In last month’s abbreviated “Monsoon session” of parliament, the Modi government rammed through parliament a half-dozen pro-corporate laws that throw open India’s agricultural sector to transnational agri-business giants and eliminate restrictions on layoffs and plant closures and the use of contract labour, including in “core production.” The BJP government’s sweeping labour code “reform” also illegalizes most strikes and other worker job action.
The government has also announced a sweeping privatization program that will see most public sector units sold off in a fire sale of public assets.
The ruling elite’s contemptuous attitude towards the lives of millions of workers and rural poor as it seeks to devise new ways to enrich India’s billionaires and multi-millionaires underscores the urgency of the working class intervening with its own socialist program to combat the pandemic.

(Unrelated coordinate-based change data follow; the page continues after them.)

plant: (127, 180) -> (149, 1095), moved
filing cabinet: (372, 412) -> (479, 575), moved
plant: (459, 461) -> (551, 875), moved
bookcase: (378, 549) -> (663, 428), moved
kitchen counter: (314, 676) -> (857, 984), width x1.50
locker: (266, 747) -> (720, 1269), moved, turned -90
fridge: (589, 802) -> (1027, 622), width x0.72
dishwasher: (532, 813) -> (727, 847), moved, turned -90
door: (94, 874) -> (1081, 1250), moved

As the International Committee of the Fourth International stressed in a June 23 statement, “All the actions required to stop the virus—the shutdown of nonessential production, quarantining, mass testing and contact tracing—run up against the profit interests of the ruling class. Ensuring support for all those impacted by” the pandemic “requires a massive redirection of social resources. …
“Control over the response to the pandemic must be taken out of the hands of the capitalist class. Mass action by the working class, coordinated on an international scale, is necessary to bring the pandemic under control and save millions of lives that are now at risk. The fight against the pandemic is not only, or even primarily, a medical issue. It is, above all, a matter of social and political struggle.”